"Qu’étaient ces cavités auprès de celle que j’admirais alors, avec son ciel de vapeurs, ses irradiations électriques et une vaste mer
renfermée dans ses flancs? Mon imagination se sentait impuissante
devant cette immensité." (Jules Verne, Voyage au centre de la terre)
Il est impossible, quand on pense à Vril, de n'être pas tenté d'établir un parallèle avec deux autres artistes de la scène techno, Rrose et SHXCXCHCXSH. Non pas que le producteur appartienne à cette scène ô combien restreinte ou les noms d'artistes sont autant de schibboleths, mais ils partage avec eux le fait d'être complètement inconnu, amenant bien plus à parler d'entité techno plutôt de simple producteur. Et puis surtout, les trois sont capables de déployer une techno explosive et dévastatrice, quel que soit le format utilisé.
Pour son deuxième album, paru chez le label allemand de qualité Delsin, on retrouve en effet ce qui sépare le bon grain de l'ivraie chez les producteurs techno : le passage à l'album, qui permet à un producteur d'affirmer son identité pour sortir de la myriade de projets sortant chaque année. Cependant, il n'est pas question ici de diminuer sa puissance de frappe au travers de choses aussi convenues que des interludes ambient ou des fields recordings, le but est de cogner le plus fort possible, confondant auditeurs et sac de frappe. Pas de tir de sommation ou d'introduction, on vise la tête et on parlera après, avec un beat massif dès les premières mesures de Portal 1.

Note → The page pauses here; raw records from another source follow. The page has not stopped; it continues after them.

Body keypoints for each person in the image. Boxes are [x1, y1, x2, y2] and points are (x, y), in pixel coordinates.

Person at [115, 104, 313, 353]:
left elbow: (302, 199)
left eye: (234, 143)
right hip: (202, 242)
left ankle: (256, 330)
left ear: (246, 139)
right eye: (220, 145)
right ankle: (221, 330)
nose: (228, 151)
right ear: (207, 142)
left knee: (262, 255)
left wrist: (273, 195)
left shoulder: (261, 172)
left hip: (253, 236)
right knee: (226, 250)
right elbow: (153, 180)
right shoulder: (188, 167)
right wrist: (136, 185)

Mais ce qui sépare Portal de la nuée d'albums pensés comme des munitions pour DJ ayant des tendances psychopathes, c'est la profondeur monumentale de l'oeuvre. Vril emmène certes l'auditeur plus bas que terre sous la pression des kicks, mais propose ici vraiment une oeuvre extrêmement homogène, qui n'est pas qu'une accumulation de tueurs de dancefloors bien que chaque morceau puisse souffler une piste de danse, pouvant d'ailleurs se retrouver aujourd'hui dans de multiples sélections. Chaque track semble n'avoir qu'une envie, vous faire entrer plus profondément dans le ventre de la terre à grands coups d'infrabasses et de percussions brutales et graisseuses à souhait. L'écoute au casque s'apparente d'ailleurs quasiment à de la spéléologie lorsque l'on évolue courbé sous la pression dans Portal 5 et Portal 6 pour enfin déboucher dans l'immense caverne dub techno qu'est la fin de Portal 7, où l'on réalise que décidément, il faudra désormais compter avec lui en cette année 2015. Celui-ci semble ici réaliser une synthèse parfaite de toutes les strates de la techno, et se permet enfin une petite conclusion sous la forme d'une techno indus dronesque terriblement boueuse qui achève de vous démonter les tympans.

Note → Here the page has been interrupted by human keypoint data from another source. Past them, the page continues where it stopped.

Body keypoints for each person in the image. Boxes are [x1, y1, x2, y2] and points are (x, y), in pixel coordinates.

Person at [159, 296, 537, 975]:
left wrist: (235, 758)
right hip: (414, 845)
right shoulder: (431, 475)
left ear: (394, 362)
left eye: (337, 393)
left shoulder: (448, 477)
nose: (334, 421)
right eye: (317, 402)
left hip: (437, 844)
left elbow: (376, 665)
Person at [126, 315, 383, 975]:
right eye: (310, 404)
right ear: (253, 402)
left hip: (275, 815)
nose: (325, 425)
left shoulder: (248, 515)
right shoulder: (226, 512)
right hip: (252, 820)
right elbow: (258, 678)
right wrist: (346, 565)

Dans un hymne au subwoofer et aux volumes dangereusement élevés, Vril arrache les roches et déchaine les éléments, manipule percussions et métaux en fusion, ensevelissant une grande partie de la scène techno et menaçant de transformer ce qu'il en reste en fossiles. Affaire à suivre donc, en espérant que celui-ci continuera à proposer de telles pépites.